Work order:
Retype the whole listing below precisely.

Raw data: Begin

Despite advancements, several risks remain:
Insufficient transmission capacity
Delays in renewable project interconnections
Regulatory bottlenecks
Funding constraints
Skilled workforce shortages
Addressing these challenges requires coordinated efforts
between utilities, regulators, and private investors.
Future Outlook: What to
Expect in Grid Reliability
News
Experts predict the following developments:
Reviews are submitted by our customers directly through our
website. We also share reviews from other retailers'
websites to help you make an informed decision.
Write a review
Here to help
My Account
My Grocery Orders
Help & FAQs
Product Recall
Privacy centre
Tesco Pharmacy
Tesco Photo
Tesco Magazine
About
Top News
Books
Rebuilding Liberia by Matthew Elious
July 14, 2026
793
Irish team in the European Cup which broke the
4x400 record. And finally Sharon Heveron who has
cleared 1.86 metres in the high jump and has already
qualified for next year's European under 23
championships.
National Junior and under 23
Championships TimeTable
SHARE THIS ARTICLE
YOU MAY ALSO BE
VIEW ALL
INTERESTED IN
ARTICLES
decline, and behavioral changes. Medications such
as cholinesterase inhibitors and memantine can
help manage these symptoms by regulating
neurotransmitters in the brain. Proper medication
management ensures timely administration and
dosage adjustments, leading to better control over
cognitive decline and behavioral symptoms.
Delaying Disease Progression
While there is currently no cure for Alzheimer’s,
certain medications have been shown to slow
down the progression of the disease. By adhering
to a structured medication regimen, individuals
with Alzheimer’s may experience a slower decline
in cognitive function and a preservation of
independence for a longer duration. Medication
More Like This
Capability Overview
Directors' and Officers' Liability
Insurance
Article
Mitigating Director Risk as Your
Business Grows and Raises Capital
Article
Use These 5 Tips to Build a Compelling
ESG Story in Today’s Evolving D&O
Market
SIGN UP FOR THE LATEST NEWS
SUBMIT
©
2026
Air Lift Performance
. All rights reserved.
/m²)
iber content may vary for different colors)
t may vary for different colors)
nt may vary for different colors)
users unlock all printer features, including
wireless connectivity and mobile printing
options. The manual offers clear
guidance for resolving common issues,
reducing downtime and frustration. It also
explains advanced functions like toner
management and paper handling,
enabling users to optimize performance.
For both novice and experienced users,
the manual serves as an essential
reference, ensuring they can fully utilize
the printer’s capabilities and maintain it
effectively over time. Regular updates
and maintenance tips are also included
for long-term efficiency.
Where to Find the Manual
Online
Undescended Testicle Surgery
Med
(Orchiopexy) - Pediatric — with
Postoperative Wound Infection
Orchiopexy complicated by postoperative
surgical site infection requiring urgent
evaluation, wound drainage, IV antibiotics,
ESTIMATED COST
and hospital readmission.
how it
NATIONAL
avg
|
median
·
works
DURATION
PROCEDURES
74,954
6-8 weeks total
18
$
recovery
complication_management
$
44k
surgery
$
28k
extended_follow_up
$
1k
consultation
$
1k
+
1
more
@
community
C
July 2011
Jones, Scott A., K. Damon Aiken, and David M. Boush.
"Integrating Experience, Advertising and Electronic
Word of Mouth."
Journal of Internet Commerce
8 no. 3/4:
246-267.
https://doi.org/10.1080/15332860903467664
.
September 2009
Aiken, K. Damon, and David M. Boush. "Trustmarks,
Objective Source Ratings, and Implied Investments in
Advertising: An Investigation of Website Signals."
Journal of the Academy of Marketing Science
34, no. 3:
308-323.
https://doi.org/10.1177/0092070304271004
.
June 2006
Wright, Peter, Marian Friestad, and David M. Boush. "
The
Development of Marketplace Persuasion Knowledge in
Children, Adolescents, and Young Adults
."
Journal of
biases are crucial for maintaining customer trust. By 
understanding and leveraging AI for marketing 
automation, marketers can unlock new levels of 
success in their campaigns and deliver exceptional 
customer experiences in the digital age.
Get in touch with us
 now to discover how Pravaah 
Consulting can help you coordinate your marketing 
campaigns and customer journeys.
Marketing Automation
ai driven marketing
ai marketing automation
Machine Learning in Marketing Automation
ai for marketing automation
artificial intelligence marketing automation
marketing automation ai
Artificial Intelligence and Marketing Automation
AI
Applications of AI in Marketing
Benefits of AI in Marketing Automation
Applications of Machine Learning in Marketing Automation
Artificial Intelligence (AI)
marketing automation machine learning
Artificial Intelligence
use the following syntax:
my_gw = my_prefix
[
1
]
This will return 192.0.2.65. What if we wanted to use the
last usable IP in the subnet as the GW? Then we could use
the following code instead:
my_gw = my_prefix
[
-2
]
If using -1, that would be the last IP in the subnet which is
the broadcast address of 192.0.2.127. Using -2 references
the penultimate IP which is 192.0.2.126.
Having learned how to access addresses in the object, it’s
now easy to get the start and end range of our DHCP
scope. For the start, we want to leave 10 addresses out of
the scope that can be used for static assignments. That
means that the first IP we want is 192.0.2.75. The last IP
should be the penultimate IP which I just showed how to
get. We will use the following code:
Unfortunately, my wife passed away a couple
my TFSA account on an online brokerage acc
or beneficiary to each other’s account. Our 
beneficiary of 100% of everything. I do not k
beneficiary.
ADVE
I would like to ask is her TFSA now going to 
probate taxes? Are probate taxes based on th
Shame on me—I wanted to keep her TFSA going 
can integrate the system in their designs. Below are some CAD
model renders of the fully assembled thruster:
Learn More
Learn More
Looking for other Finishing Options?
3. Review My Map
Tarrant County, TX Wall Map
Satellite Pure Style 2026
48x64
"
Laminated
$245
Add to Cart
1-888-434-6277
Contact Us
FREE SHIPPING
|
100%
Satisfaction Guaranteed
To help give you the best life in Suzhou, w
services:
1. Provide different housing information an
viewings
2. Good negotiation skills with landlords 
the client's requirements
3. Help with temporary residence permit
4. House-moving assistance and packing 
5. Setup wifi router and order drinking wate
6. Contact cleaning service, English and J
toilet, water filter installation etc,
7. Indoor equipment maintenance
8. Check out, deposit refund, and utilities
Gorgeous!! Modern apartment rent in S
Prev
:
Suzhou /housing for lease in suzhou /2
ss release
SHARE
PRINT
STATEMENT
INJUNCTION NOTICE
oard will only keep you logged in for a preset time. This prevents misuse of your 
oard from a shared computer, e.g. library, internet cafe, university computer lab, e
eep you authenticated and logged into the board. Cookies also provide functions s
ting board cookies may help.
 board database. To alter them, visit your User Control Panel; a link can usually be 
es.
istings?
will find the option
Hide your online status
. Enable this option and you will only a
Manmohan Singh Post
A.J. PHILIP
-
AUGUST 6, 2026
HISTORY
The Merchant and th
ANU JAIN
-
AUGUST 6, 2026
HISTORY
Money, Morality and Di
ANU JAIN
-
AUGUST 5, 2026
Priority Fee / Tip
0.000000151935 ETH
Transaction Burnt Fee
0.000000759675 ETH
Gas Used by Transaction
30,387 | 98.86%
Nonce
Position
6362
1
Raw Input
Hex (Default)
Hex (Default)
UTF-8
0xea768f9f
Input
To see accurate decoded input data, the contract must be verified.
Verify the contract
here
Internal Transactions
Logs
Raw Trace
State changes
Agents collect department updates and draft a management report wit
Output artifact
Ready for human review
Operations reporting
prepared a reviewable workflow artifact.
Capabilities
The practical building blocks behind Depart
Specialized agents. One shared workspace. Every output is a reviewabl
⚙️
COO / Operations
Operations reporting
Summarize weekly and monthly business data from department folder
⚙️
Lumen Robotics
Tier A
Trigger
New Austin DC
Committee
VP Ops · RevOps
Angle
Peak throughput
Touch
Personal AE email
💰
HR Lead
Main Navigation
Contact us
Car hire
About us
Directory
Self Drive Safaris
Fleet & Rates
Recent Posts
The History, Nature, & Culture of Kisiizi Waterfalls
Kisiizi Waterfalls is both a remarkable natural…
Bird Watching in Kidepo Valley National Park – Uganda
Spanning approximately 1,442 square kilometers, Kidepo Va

Raw data: End

Answer for this exercise:
Despite advancements, several risks remain:
Insufficient transmission capacity
Delays in renewable project interconnections
Regulatory bottlenecks
Funding constraints
Skilled workforce shortages
Addressing these challenges requires coordinated efforts
between utilities, regulators, and private investors.
Future Outlook: What to
Expect in Grid Reliability
News
Experts predict the following developments:
Reviews are submitted by our customers directly through our
website. We also share reviews from other retailers'
websites to help you make an informed decision.
Write a review
Here to help
My Account
My Grocery Orders
Help & FAQs
Product Recall
Privacy centre
Tesco Pharmacy
Tesco Photo
Tesco Magazine
About
Top News
Books
Rebuilding Liberia by Matthew Elious
July 14, 2026
793
Irish team in the European Cup which broke the
4x400 record. And finally Sharon Heveron who has
cleared 1.86 metres in the high jump and has already
qualified for next year's European under 23
championships.
National Junior and under 23
Championships TimeTable
SHARE THIS ARTICLE
YOU MAY ALSO BE
VIEW ALL
INTERESTED IN
ARTICLES
decline, and behavioral changes. Medications such
as cholinesterase inhibitors and memantine can
help manage these symptoms by regulating
neurotransmitters in the brain. Proper medication
management ensures timely administration and
dosage adjustments, leading to better control over
cognitive decline and behavioral symptoms.
Delaying Disease Progression
While there is currently no cure for Alzheimer’s,
certain medications have been shown to slow
down the progression of the disease. By adhering
to a structured medication regimen, individuals
with Alzheimer’s may experience a slower decline
in cognitive function and a preservation of
independence for a longer duration. Medication
More Like This
Capability Overview
Directors' and Officers' Liability
Insurance
Article
Mitigating Director Risk as Your
Business Grows and Raises Capital
Article
Use These 5 Tips to Build a Compelling
ESG Story in Today’s Evolving D&O
Market
SIGN UP FOR THE LATEST NEWS
SUBMIT
©
2026
Air Lift Performance
. All rights reserved.
/m²)
iber content may vary for different colors)
t may vary for different colors)
nt may vary for different colors)
users unlock all printer features, including
wireless connectivity and mobile printing
options. The manual offers clear
guidance for resolving common issues,
reducing downtime and frustration. It also
explains advanced functions like toner
management and paper handling,
enabling users to optimize performance.
For both novice and experienced users,
the manual serves as an essential
reference, ensuring they can fully utilize
the printer’s capabilities and maintain it
effectively over time. Regular updates
and maintenance tips are also included
for long-term efficiency.
Where to Find the Manual
Online
Undescended Testicle Surgery
Med
(Orchiopexy) - Pediatric — with
Postoperative Wound Infection
Orchiopexy complicated by postoperative
surgical site infection requiring urgent
evaluation, wound drainage, IV antibiotics,
ESTIMATED COST
and hospital readmission.
how it
NATIONAL
avg
|
median
·
works
DURATION
PROCEDURES
74,954
6-8 weeks total
18
$
recovery
complication_management
$
44k
surgery
$
28k
extended_follow_up
$
1k
consultation
$
1k
+
1
more
@
community
C
July 2011
Jones, Scott A., K. Damon Aiken, and David M. Boush.
"Integrating Experience, Advertising and Electronic
Word of Mouth."
Journal of Internet Commerce
8 no. 3/4:
246-267.
https://doi.org/10.1080/15332860903467664
.
September 2009
Aiken, K. Damon, and David M. Boush. "Trustmarks,
Objective Source Ratings, and Implied Investments in
Advertising: An Investigation of Website Signals."
Journal of the Academy of Marketing Science
34, no. 3:
308-323.
https://doi.org/10.1177/0092070304271004
.
June 2006
Wright, Peter, Marian Friestad, and David M. Boush. "
The
Development of Marketplace Persuasion Knowledge in
Children, Adolescents, and Young Adults
."
Journal of
biases are crucial for maintaining customer trust. By 
understanding and leveraging AI for marketing 
automation, marketers can unlock new levels of 
success in their campaigns and deliver exceptional 
customer experiences in the digital age.
Get in touch with us
 now to discover how Pravaah 
Consulting can help you coordinate your marketing 
campaigns and customer journeys.
Marketing Automation
ai driven marketing
ai marketing automation
Machine Learning in Marketing Automation
ai for marketing automation
artificial intelligence marketing automation
marketing automation ai
Artificial Intelligence and Marketing Automation
AI
Applications of AI in Marketing
Benefits of AI in Marketing Automation
Applications of Machine Learning in Marketing Automation
Artificial Intelligence (AI)
marketing automation machine learning
Artificial Intelligence
use the following syntax:
my_gw = my_prefix
[
1
]
This will return 192.0.2.65. What if we wanted to use the
last usable IP in the subnet as the GW? Then we could use
the following code instead:
my_gw = my_prefix
[
-2
]
If using -1, that would be the last IP in the subnet which is
the broadcast address of 192.0.2.127. Using -2 references
the penultimate IP which is 192.0.2.126.
Having learned how to access addresses in the object, it’s
now easy to get the start and end range of our DHCP
scope. For the start, we want to leave 10 addresses out of
the scope that can be used for static assignments. That
means that the first IP we want is 192.0.2.75. The last IP
should be the penultimate IP which I just showed how to
get. We will use the following code:
Unfortunately, my wife passed away a couple
my TFSA account on an online brokerage acc
or beneficiary to each other’s account. Our 
beneficiary of 100% of everything. I do not k
beneficiary.
ADVE
I would like to ask is her TFSA now going to 
probate taxes? Are probate taxes based on th
Shame on me—I wanted to keep her TFSA going 
can integrate the system in their designs. Below are some CAD
model renders of the fully assembled thruster:
Learn More
Learn More
Looking for other Finishing Options?
3. Review My Map
Tarrant County, TX Wall Map
Satellite Pure Style 2026
48x64
"
Laminated
$245
Add to Cart
1-888-434-6277
Contact Us
FREE SHIPPING
|
100%
Satisfaction Guaranteed
To help give you the best life in Suzhou, w
services:
1. Provide different housing information an
viewings
2. Good negotiation skills with landlords 
the client's requirements
3. Help with temporary residence permit
4. House-moving assistance and packing 
5. Setup wifi router and order drinking wate
6. Contact cleaning service, English and J
toilet, water filter installation etc,
7. Indoor equipment maintenance
8. Check out, deposit refund, and utilities
Gorgeous!! Modern apartment rent in S
Prev
:
Suzhou /housing for lease in suzhou /2
ss release
SHARE
PRINT
STATEMENT
INJUNCTION NOTICE
oard will only keep you logged in for a preset time. This prevents misuse of your 
oard from a shared computer, e.g. library, internet cafe, university computer lab, e
eep you authenticated and logged into the board. Cookies also provide functions s
ting board cookies may help.
 board database. To alter them, visit your User Control Panel; a link can usually be 
es.
istings?
will find the option
Hide your online status
. Enable this option and you will only a
Manmohan Singh Post
A.J. PHILIP
-
AUGUST 6, 2026
HISTORY
The Merchant and th
ANU JAIN
-
AUGUST 6, 2026
HISTORY
Money, Morality and Di
ANU JAIN
-
AUGUST 5, 2026
Priority Fee / Tip
0.000000151935 ETH
Transaction Burnt Fee
0.000000759675 ETH
Gas Used by Transaction
30,387 | 98.86%
Nonce
Position
6362
1
Raw Input
Hex (Default)
Hex (Default)
UTF-8
0xea768f9f
Input
To see accurate decoded input data, the contract must be verified.
Verify the contract
here
Internal Transactions
Logs
Raw Trace
State changes
Agents collect department updates and draft a management report wit
Output artifact
Ready for human review
Operations reporting
prepared a reviewable workflow artifact.
Capabilities
The practical building blocks behind Depart
Specialized agents. One shared workspace. Every output is a reviewabl
⚙️
COO / Operations
Operations reporting
Summarize weekly and monthly business data from department folder
⚙️
Lumen Robotics
Tier A
Trigger
New Austin DC
Committee
VP Ops · RevOps
Angle
Peak throughput
Touch
Personal AE email
💰
HR Lead
Main Navigation
Contact us
Car hire
About us
Directory
Self Drive Safaris
Fleet & Rates
Recent Posts
The History, Nature, & Culture of Kisiizi Waterfalls
Kisiizi Waterfalls is both a remarkable natural…
Bird Watching in Kidepo Valley National Park – Uganda
Spanning approximately 1,442 square kilometers, Kidepo Va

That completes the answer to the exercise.